David Goldberger, ’67, says that his father’s primary messages to him as he was growing up can be summarized in three words: “fairness, fairness, fairness.” “My father was a businessman, but his view of fairness was the same as mine as a lawyer—Everyone must be treated equally under the law,” Goldberger said.
After graduation, Goldberger joined the American Civil Liberties Union of Illinois as staff counsel, and he became the Illinois organization’s legal and legislative director not long afterward. In 1977, when Nazi Party members were denied a permit to hold a march in Skokie (a predominantly Jewish community), Goldberger stood on the side of freedom of speech and equal treatment by the law, taking their First Amendment case all the way to the US Supreme Court and winning it there. Pitched controversy over that case reached local and national levels, and Goldberger received hate mail and
phone calls to his office and home that included death threats.

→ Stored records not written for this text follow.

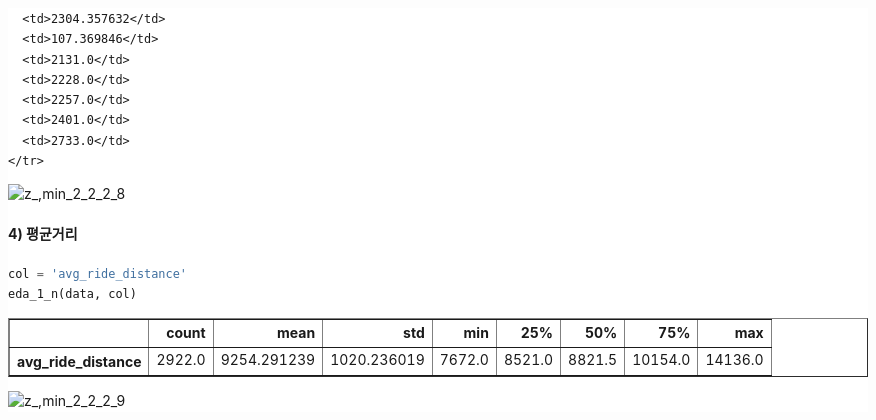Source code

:       <td>2304.357632</td>
      <td>107.369846</td>
      <td>2131.0</td>
      <td>2228.0</td>
      <td>2257.0</td>
      <td>2401.0</td>
      <td>2733.0</td>
    </tr>
  </tbody>
</table>
</div>

![z_,min_2_2_2_8](https://github.com/zacinthepark/TIL/assets/86648892/2ddeff1f-7882-4de2-bb1a-bfe6e55cf545)

#### 4) 평균거리

```python
col = 'avg_ride_distance'
eda_1_n(data, col)
```

<div>
<table border="1" class="dataframe">
  <thead>
    <tr style="text-align: right;">
      <th></th>
      <th>count</th>
      <th>mean</th>
      <th>std</th>
      <th>min</th>
      <th>25%</th>
      <th>50%</th>
      <th>75%</th>
      <th>max</th>
    </tr>
  </thead>
  <tbody>
    <tr>
      <th>avg_ride_distance</th>
      <td>2922.0</td>
      <td>9254.291239</td>
      <td>1020.236019</td>
      <td>7672.0</td>
      <td>8521.0</td>
      <td>8821.5</td>
      <td>10154.0</td>
      <td>14136.0</td>
    </tr>
  </tbody>
</table>
</div>

![z_,min_2_2_2_9](https://github.com/zacinthepark/TIL/assets/86648892/b5f68723-8846-4806-9e82-4063c54ee465)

“My experience at the Law School had strongly reinforced my understanding that the law is made up of neutral principles that should apply to everyone no matter how off-putting they are, and Skokie was an application of that understanding,” he recalled. “Living it in the real world forced me to face my adulthood. I wasn’t a student anymore.”

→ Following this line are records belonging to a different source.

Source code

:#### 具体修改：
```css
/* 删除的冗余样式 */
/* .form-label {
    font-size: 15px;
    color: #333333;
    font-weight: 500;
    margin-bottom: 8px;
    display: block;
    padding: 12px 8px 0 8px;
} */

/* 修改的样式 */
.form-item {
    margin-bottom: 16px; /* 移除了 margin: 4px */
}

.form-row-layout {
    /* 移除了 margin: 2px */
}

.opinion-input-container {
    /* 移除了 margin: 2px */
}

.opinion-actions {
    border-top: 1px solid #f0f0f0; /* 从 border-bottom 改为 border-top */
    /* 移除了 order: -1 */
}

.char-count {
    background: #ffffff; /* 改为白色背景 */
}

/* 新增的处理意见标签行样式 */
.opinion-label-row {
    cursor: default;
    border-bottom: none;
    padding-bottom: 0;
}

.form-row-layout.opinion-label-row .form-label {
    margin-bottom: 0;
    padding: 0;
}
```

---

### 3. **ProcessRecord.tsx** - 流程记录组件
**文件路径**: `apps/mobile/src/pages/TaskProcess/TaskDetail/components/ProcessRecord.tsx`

After moving to Columbus in the 1980s to teach at Ohio State’s law school, he continued his connection to the ACLU by serving on the Ohio affiliate’s board of directors, as its general counsel, and as a volunteer attorney. He was counsel or cocounsel for the winning side in three more major First Amendment cases at the Supreme Court, establishing the right of prison inmates to exercise their religious beliefs, the right to distribute anonymous campaign literature on street corners, and the right of the Ku Klux Klan to place an unattended cross on the Ohio statehouse plaza near a privately
sponsored menorah during the holiday season.

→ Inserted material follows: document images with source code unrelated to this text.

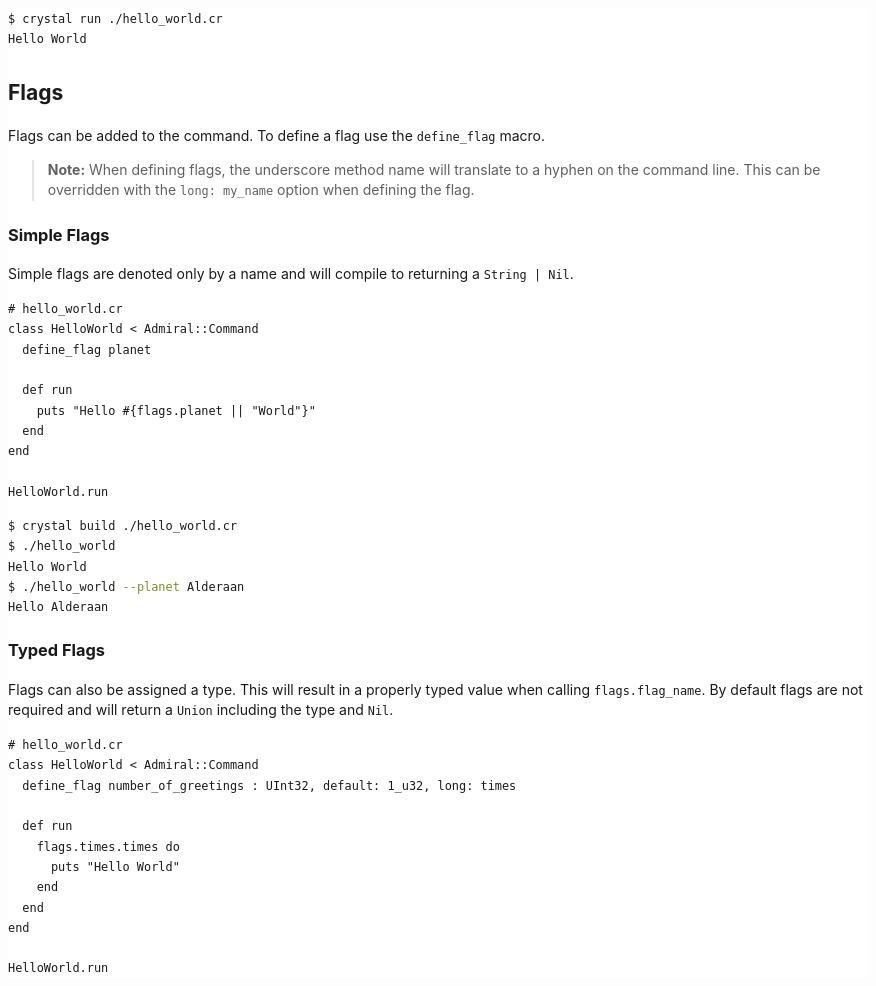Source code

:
 ```sh
$ crystal run ./hello_world.cr
Hello World
```

## Flags
Flags can be added to the command. To define a flag use the `define_flag` macro.

> **Note:** When defining flags, the underscore method name will translate to a hyphen
  on the command line. This can be overridden with the `long: my_name` option when
  defining the flag.

### Simple Flags
Simple flags are denoted only by a name and will compile to returning a `String | Nil`.

```crystal
# hello_world.cr
class HelloWorld < Admiral::Command
  define_flag planet

  def run
    puts "Hello #{flags.planet || "World"}"
  end
end

HelloWorld.run
```

```sh
$ crystal build ./hello_world.cr
$ ./hello_world
Hello World
$ ./hello_world --planet Alderaan
Hello Alderaan
```

### Typed Flags
Flags can also be assigned a type. This will result in a properly typed value when
calling `flags.flag_name`. By default flags are not required and will return a
`Union` including the type and `Nil`.

```crystal
# hello_world.cr
class HelloWorld < Admiral::Command
  define_flag number_of_greetings : UInt32, default: 1_u32, long: times

  def run
    flags.times.times do
      puts "Hello World"
    end
  end
end

HelloWorld.run
```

“It’s fair to say that I was not very sympathetic to the specific political or social views of any of the plaintiffs in the Supreme Court cases I worked on,” he observed. “For example, the religious freedom case principally involved Satanists, inmates that prison officials believed were white supremacists, and some others with equally controversial beliefs. But they all were, in my view and the Court’s view, entitled to be treated equally, so long as they abided by Department of Corrections rules.” He also had a hand in establishing at the state level the right of gay couples to adopt children and the right of white couples to adopt African-American children.
He taught courses in constitutional law and the First Amendment until his retirement from Ohio State’s law school in 2009, and he also served for many years as the director of the school’s clinical programs. Since 2006 he has been part of an international team of 10 experts convened by the Warsaw-based Organization for Democratic Institutions and Human Rights. They draft guidelines for policies and regulations applicable to peaceful assemblies, review the draft policies of countries, and contribute their expertise to capacity-building training for human rights defenders to improve their knowledge of standards on freedom of assembly and skills in monitoring and reporting on freedom of assembly issues.
For his impacts as a litigator, scholar, advisor, and leader, Goldberger was honored in 2017 as the third recipient of the ACLU’s Norman Dorsen Presidential Prize. “That recognition came out of the blue, and it could not have meant more to me,” he said. “Norman Dorsen was a stalwart leader of the ACLU who made incredible contributions to our civil liberties. To be honored in his name by an organization that I cherish is an indescribable source of satisfaction.”
“My association with the ACLU enabled me to work on civil liberties cases and issues that were beyond my wildest imaginings when I graduated from the Law School,” Goldberger observed. “My education at the Law School provided the skills and the understanding of legal principles I needed in order to try to make a difference. For all of that, I am most grateful.”